On Sunday, a British spokesman said British Royal Marine commandos
captured a general and five other Iraqis and killed another senior officer
in fighting around Basra that left one British soldier dead and an
undetermined number wounded.
Qatar-based satellite television channel al-Jazeera later quoted
Lieutenant-General Walid Hamid Tawfiq, an Iraqi field commander in the
Basra region, as denying that a general had been captured and a colonel
killed.
According to al-Jazeera, Tawfiq said four British soldiers were killed
in the ongoing battles south of Basra.
British forces have surrounded Basra, Iraq's second city of 1.5 million
people, but have not entered it, hoping it can be wrested from the control
of President Saddam Hussein's government without the need to fight street
by street.
Fighting has disrupted food and electricity supplies and forced many
civilians to flee the city.
With operations around Basra looking like a rehearsal for the battle
for Baghdad, correspondents with British Royal Marine Commandos said that
fierce fighting on Sunday appeared to indicate a shift in tactics towards
the city.
But Group Captain Al Lockwood, the main spokesman for British forces at
Central Command forward headquarters in Qatar, told Reuters that a
"softly, softly" approach was still on.
"We're obviously fully aware that there are large number of civilians
there. We're treating it very carefully and we'll continue with the
approach we're doing at the moment, it's showing considerable success."

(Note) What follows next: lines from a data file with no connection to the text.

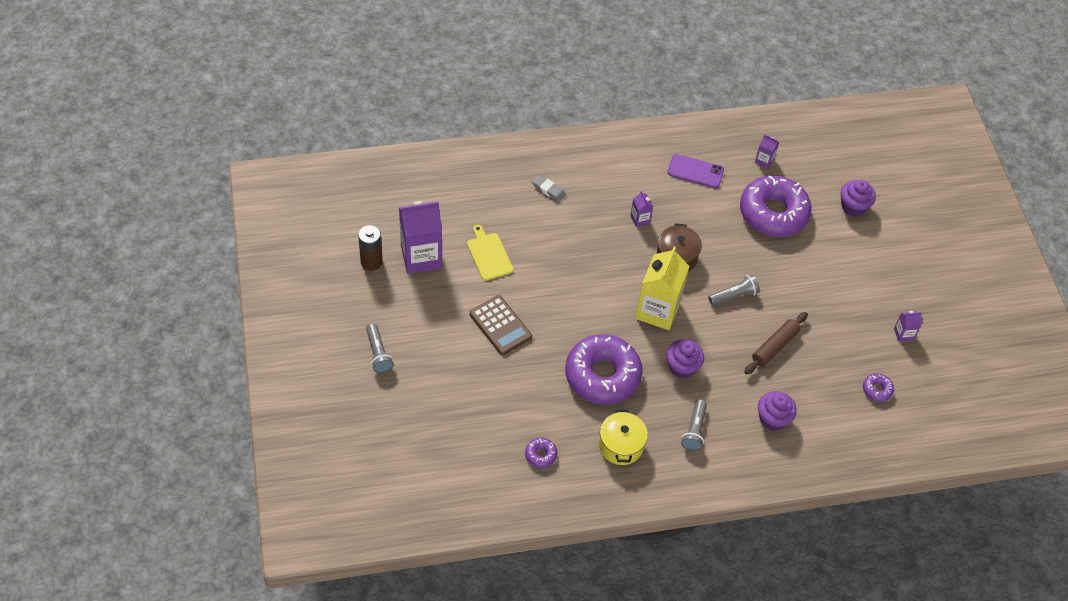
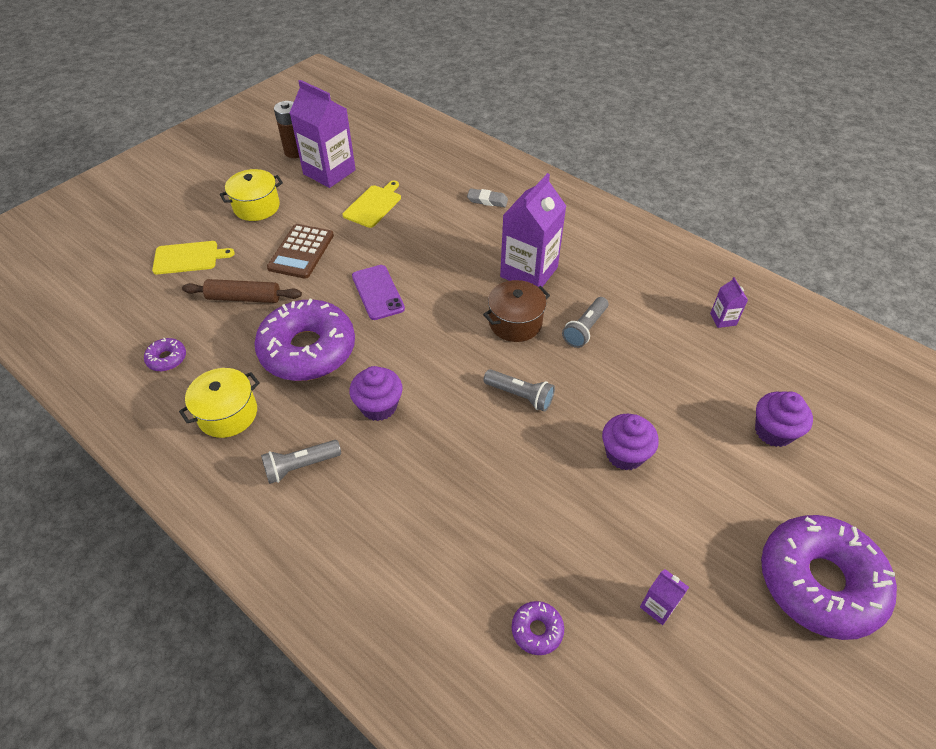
camera: 55 degrees right, 5 degrees down
(378, 353) = (202, 201): grey flashlight -> grey flashlight (585, 329)
(420, 323) = (256, 207): none -> yellow pot
(442, 394) = (188, 257): none -> yellow cutting board
(548, 190) = (487, 200): grey eraser -> grey eraser turned 75 degrees counterclockwise
(640, 219) = (529, 272): purple carton -> purple carton, size x2.26
(657, 310) = (432, 346): yellow carton -> none
(695, 171) = (636, 278): purple phone -> purple phone (378, 292)
(773, 213) = (668, 365): purple donut -> purple donut (819, 582)
(773, 419) = (383, 535): purple cupcake -> purple cupcake (624, 454)
(774, 347) = (490, 474): brown rolling pin -> brown rolling pin (244, 298)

He said the city had returned to calm after Sunday's fighting in which
a "a large number" of Iraqi tanks were destroyed and some 30 prisoners of
war were taken. Lockwood said many Iraqis were killed and one British
soldier died.
"We continue our patrolling obviously to seek out the non-regular
forces that have been attacking the troops and obviously keen to keep the
area under reconnaissance and under patrol," Lockwood said.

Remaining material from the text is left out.